Rappelons-nous l’attaque de la grotte d’Ouvéa en 1988 dans le cadre d’un bras de fer Chirac- Mitterrand dans l’entre-deux tours de la présidentielle ! Mais le gouvernement Castex a changé la donne préférant demander à son ministre des Outre-Mer, Sébastien Lecornu, d’organiser des « rencontres Léprédour » (du nom d’un îlot calédonien en face de Boulouparis, propriété du Haut-Commissariat, surnommée « l’île du Haussaire »), en vase clos avec des invités sélectionnés plutôt que de rester fidèle aux Comités des signataires réguliers à Matignon.
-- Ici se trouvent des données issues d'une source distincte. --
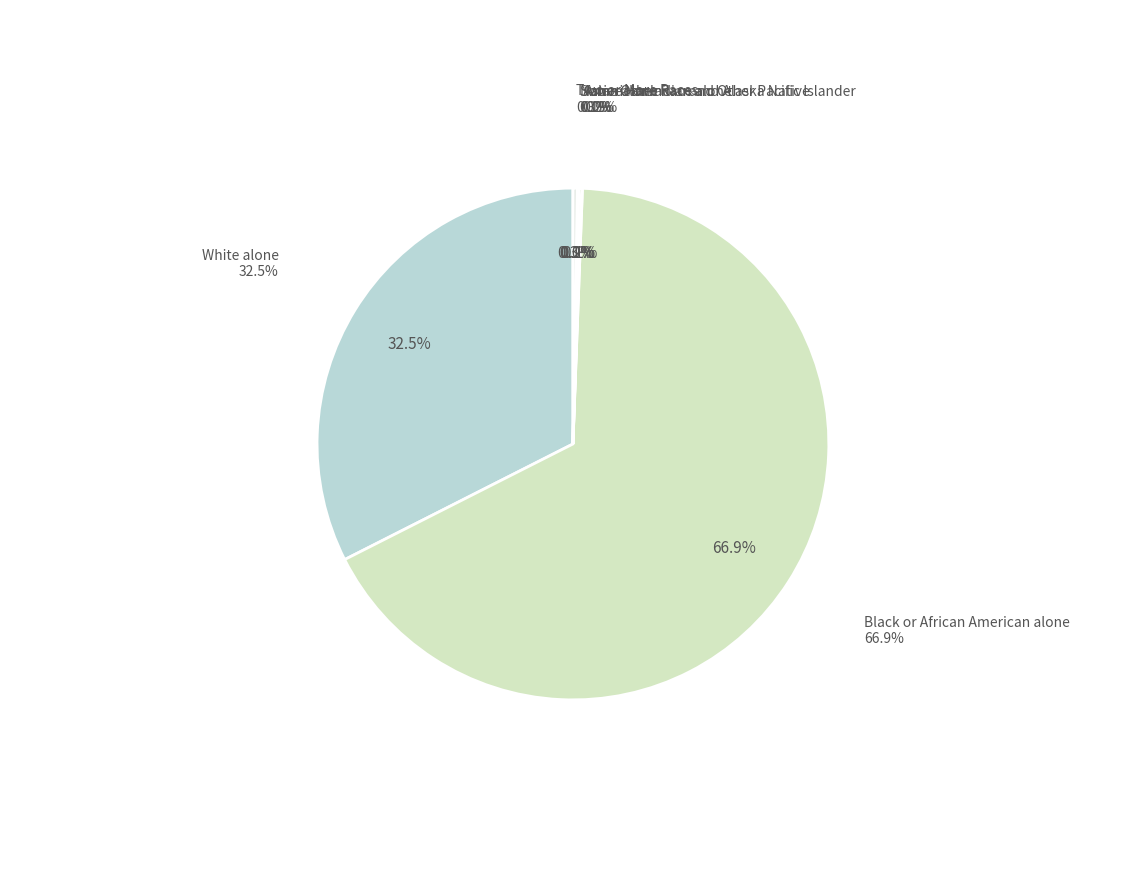

Is it true that American Indian and Alaska Native is 1% of the pie?

False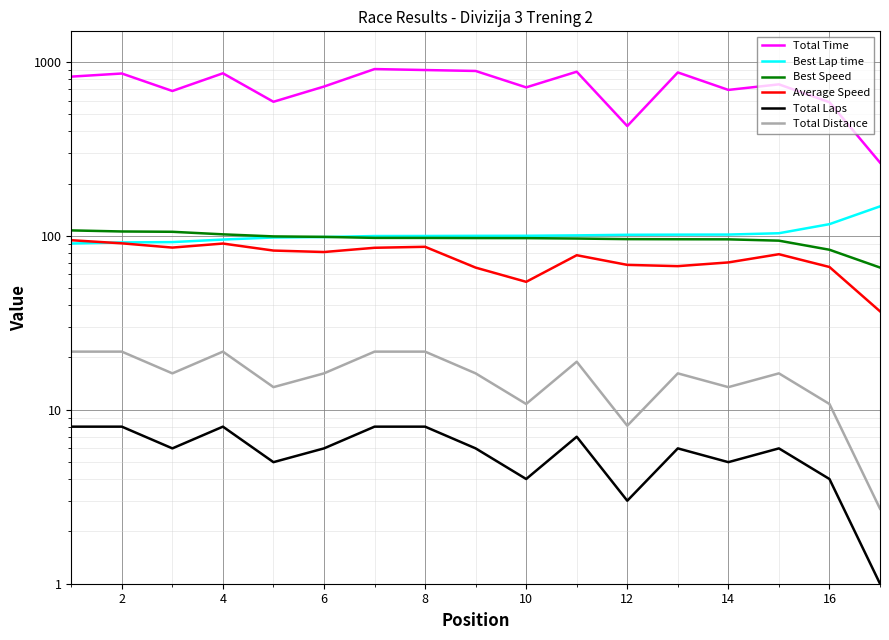

What is the difference between the maximum and minimum values in the Best Speed series?

41.8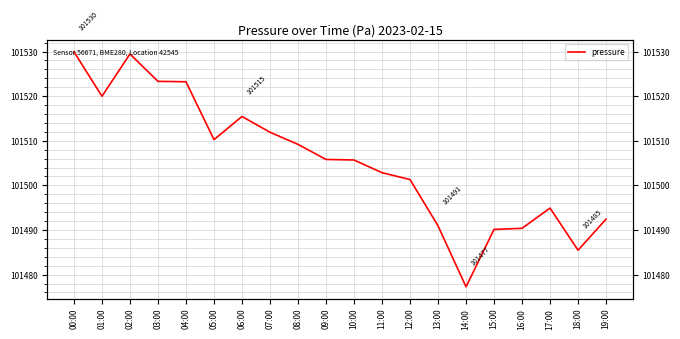

What is the sum of the values at 04:00 and 10:00?

203028.9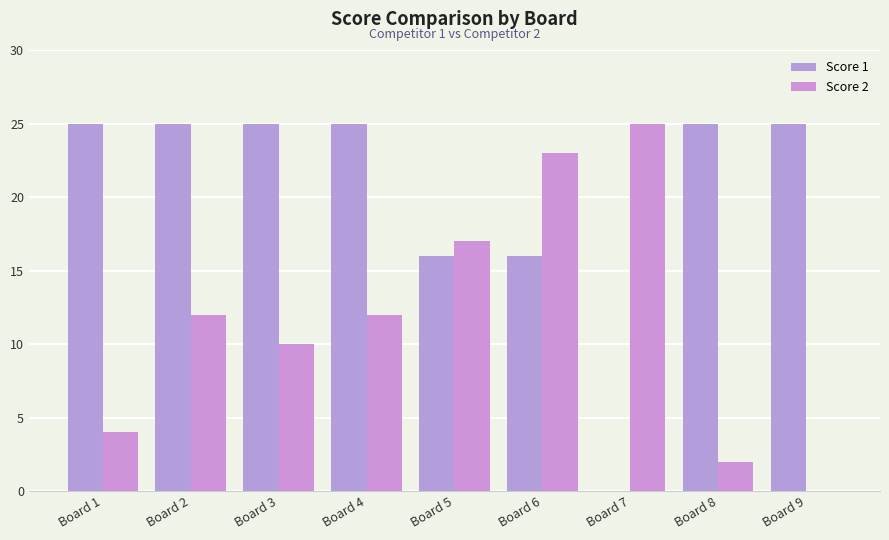

Which series has the widest spread of values?

Score 1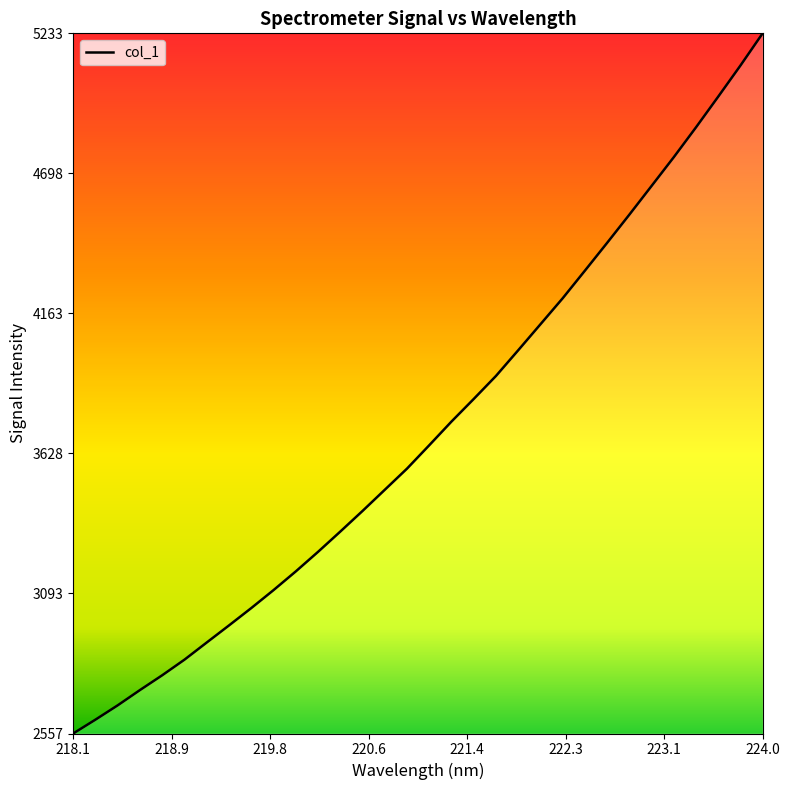

What is the difference between the maximum and minimum values?

2676.2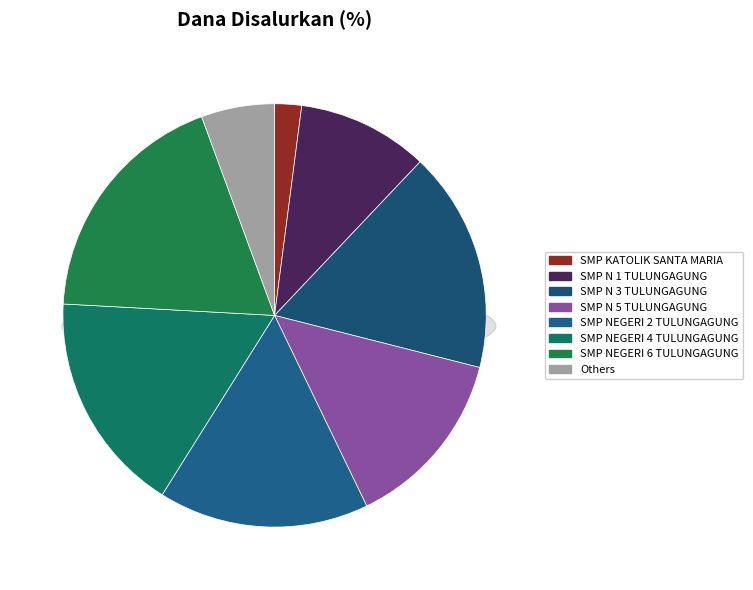

What percentage is NOT represented by SMP NEGERI 2 TULUNGAGUNG?

83.9%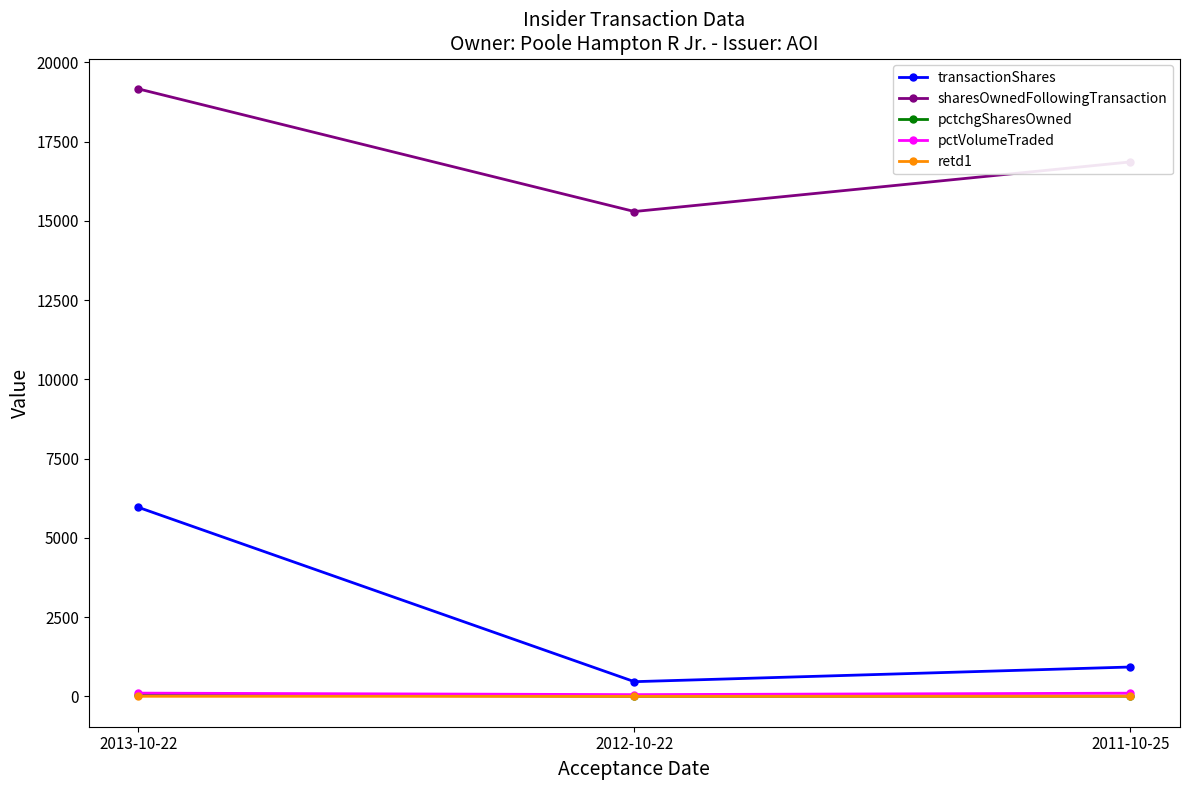

At which label does transactionShares reach its minimum?

2012-10-22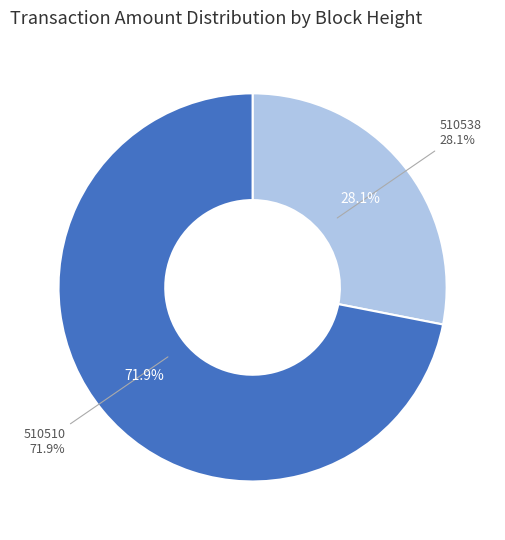

Count the number of slices in the pie.

2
Certes il en va de la prérogative du gouvernement de fixer la date du référendum, mais, depuis des mois et bien avant la vague virale, le camp indépendantiste a fait connaître sa préférence pour 2022. Aujourd’hui, déjà 25 communes indépendantistes refusent d’organiser le scrutin du 12 décembre.
Par ailleurs, internationalisant le problème, l’ambassadeur de la Papouasie-Nouvelle-Guinée auprès de l’ONU vient solennellement, au nom du groupe Fer de lance des Etats du Pacifique-Sud de demander au gouvernement français un report au nom de la situation sanitaire exceptionnelle actuelle sur le Territoire.

Boycott du référendum

Oui les boycotts anciens décidés par les Kanak rappellent des moments douloureux  ! Mais à chaque fois avaient-ils le choix devant des trahisons successives de la parole donnée et des projets authentiquement néocoloniaux  ? Les «  loyalistes  » ont beau jeu de tenter de faire peur à l’évocation de ces boycotts en prédisant déjà de funestes lendemains en cas de résultats faussés par la non-participation kanak, allant même jusqu’à demander l’application des résultats du 2e référendum du fait de l’impossibilité de tenir le 3e par la faute des Kanak  !

Alors ceux et celles qui risquent de provoquer des troubles à venir sont ceux et celles, gouvernement français compris, qui refusent de reporter le référendum en 2022, ne serait-ce que par respect pour la coutume de deuil du peuple kanak si durement touché par la pandémie (sans oublier tous les anonymes, la veuve du numéro deux du FLNKS Yéwéné Yéwéné, assassiné en 1989 en même temps que Jean-Marie Tjibaou, en est décédée ainsi que des fondateurs de l’USTKE).

Puissent l’humanité et la raison prendre le pas sur les calculs bassement politiciens  ; il en va du destin commun dans le Pays  ! Soutenons le peuple kanak, encore aujourd’hui dans une nouvelle et terrible épreuve, dans sa revendication d’une Kanaky- Nouvelle-Calédonie souveraine et indépendante dans le respect de toutes les composantes de sa population  !

Daniel Guerrier (ancien coprésident de l’Association information et soutien aux droits du peuple kanak (AISDPK)

Daniel Guerrier a coprésidé l’AISDPK dans les années 1980 avec Jean Chesneaux, Jean-Jacques de Felice et Alban Bensa, aujourd’hui tous trois disparus. Alban nous ayant quitté ce 10 octobre, l’auteur tient à saluer ici sa mémoire.